■ Exercise instructions
A. Extract each line of the entries below that contains the string "spread", matching case exactly.
B. Carry on the passage about free Wi-Fi hotspots on Mount Fuji, starting right after its last sentence.
--- Excerpted passage Enclosed Below ---
Imagine reaching the end of an exhilarating but also tiring mountain climb. You reach for your phone to take a selfie or tweet to the world about your accomplishment. But alas, you have no Internet connection. Big problem, right? Well, not if you’re on top of Japan’s highest peak. That’s right, the iconic Mount Fuji is going to have free Wi-Fi hotspots, eight of them, in fact, and they are being placed exactly so that you can share to the world your wonderful hiking experience.

It might seem strange that installing a free Wi-Fi hotspot is such a big thing, other than the fact that it’s happening on Mount Fuji, but apparently, it’s s a sore spot for foreign tourists. While those from the West are accustomed to free Wi-Fi especially in popular tourist spots, it isn’t a big deal for those living in Japan. And it’s not a cultural thing either. It just so happens that Japan is rumored to have such good cellular networks that people just prefer to use their cellular data instead.

The winds of change are blowing across Japan, however, especially as the 2020 Olympics draws nearer. With a flood of foreigners expected, Japan has no choice but to start preparing the country with Wi-Fi hotspots. That starts July 10 with Mount Fuji, a joint project by NTT DoCoMo, of course, and prefectural governments that manage hiking trails on the mountain.
--- End of Enclosed Excerpted passage ---
--- Data shown Enclosed Below ---
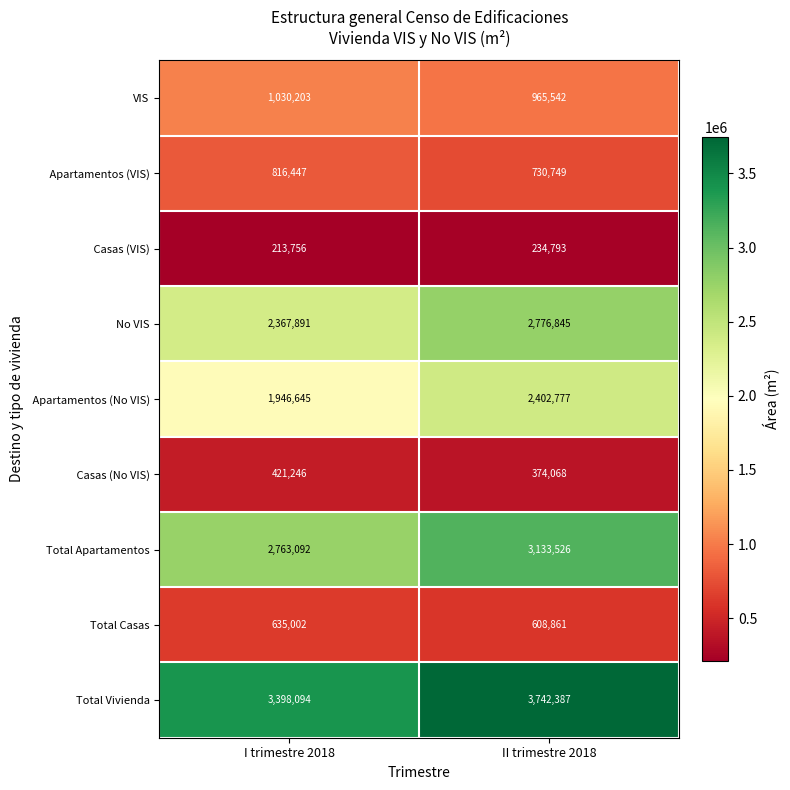

What is the spread (max minus min) of values at II trimestre 2018?

3507594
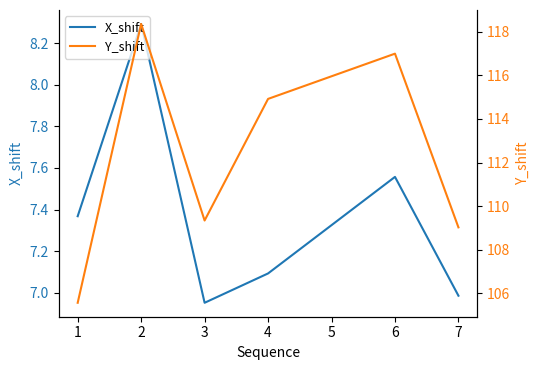

How many series are shown in this chart?

2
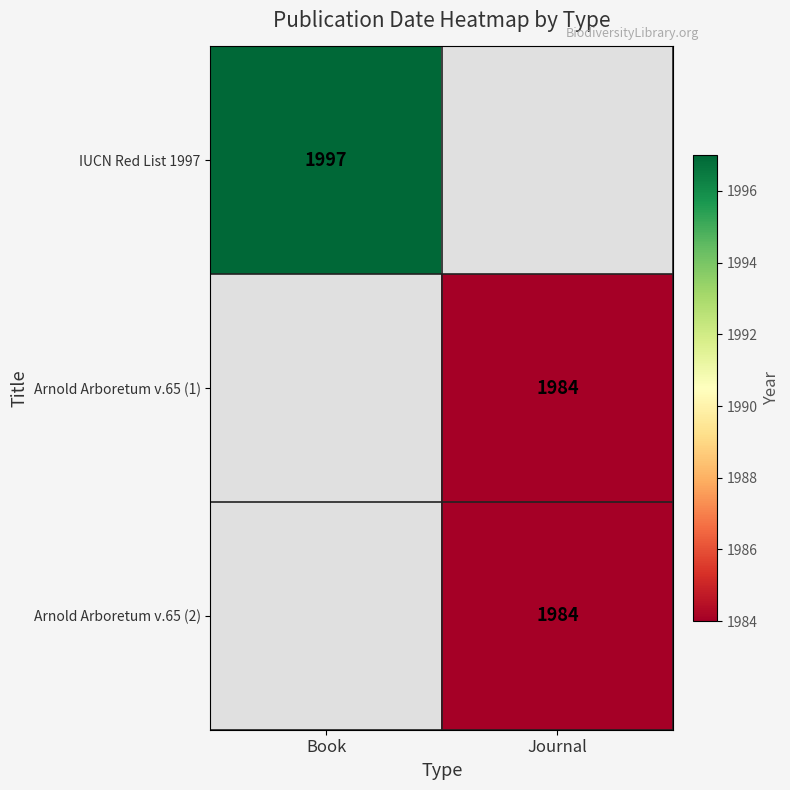

How many series are shown in this chart?

3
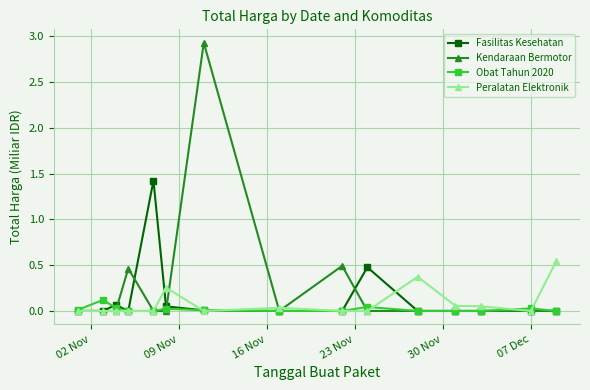

Which series has the widest spread of values?

Kendaraan Bermotor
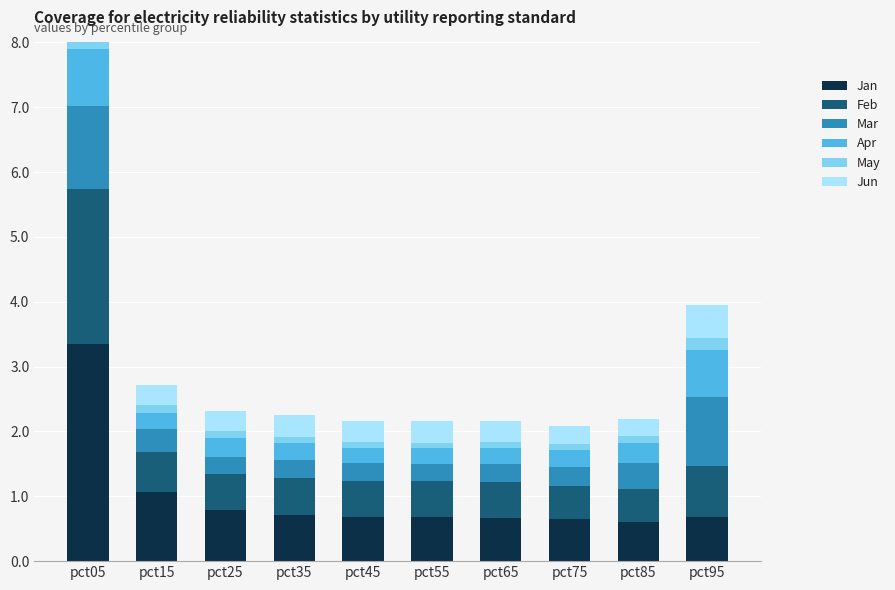

Is it true that Apr equals 0.9 at pct05?

True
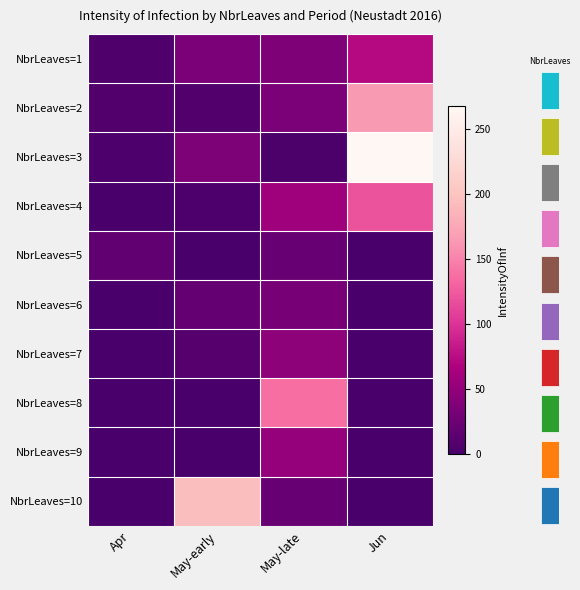

Where is NbrLeaves=10 nearest to the value 97?

May-late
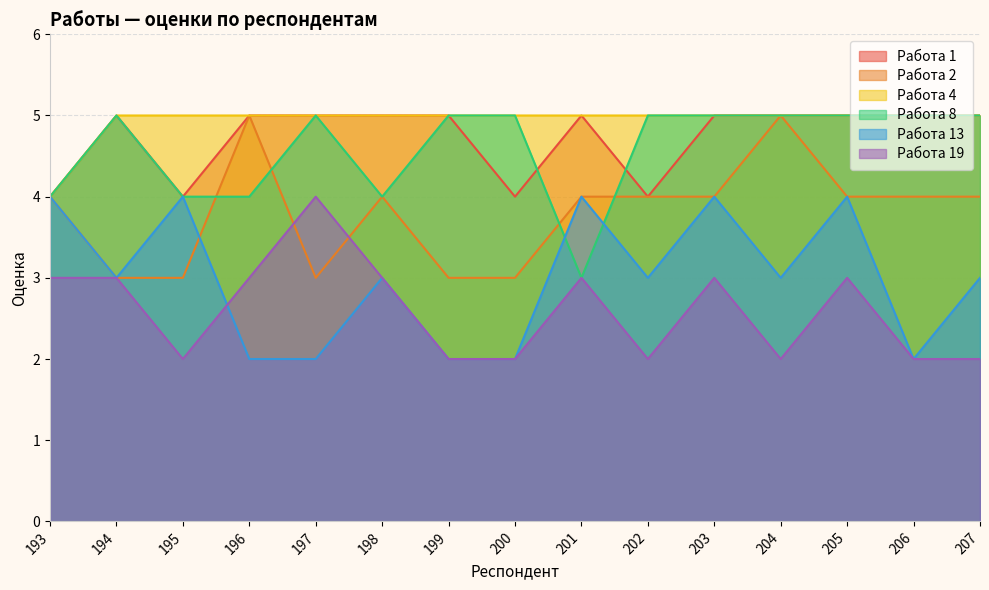

What is the value of the Работа 1 point at the 12th from the left?

5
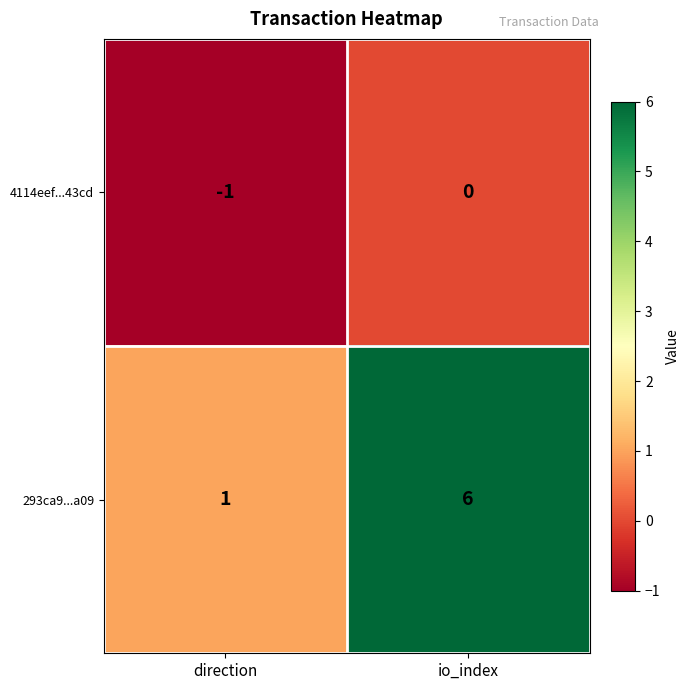

Rank the series at io_index from highest to lowest value.

293ca9...a09, 4114eef...43cd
--- End of Enclosed Data shown ---
■ Task responses
A.
What is the spread (max minus min) of values at II trimestre 2018?
Which series has the widest spread of values?

B.
The eight hotspots will be placed in resting stations along the trail. Three, in particular, will be close to the peak to allow visitors to use social media to share their adventrues, or misadventures, whichever the case may be. It’s not going to be a permanent arrangement, however. The Wi-Fi hostpots will only be around from July to September to coincide with the Mount Fuji climbing season.

Tourism officials hope that the Wi-Fi connection will also be utilized by tourists to check on weather conditions for their own safety. Let’s just hope that none of them will use a metal selfie stick during a sudden thunderstorm.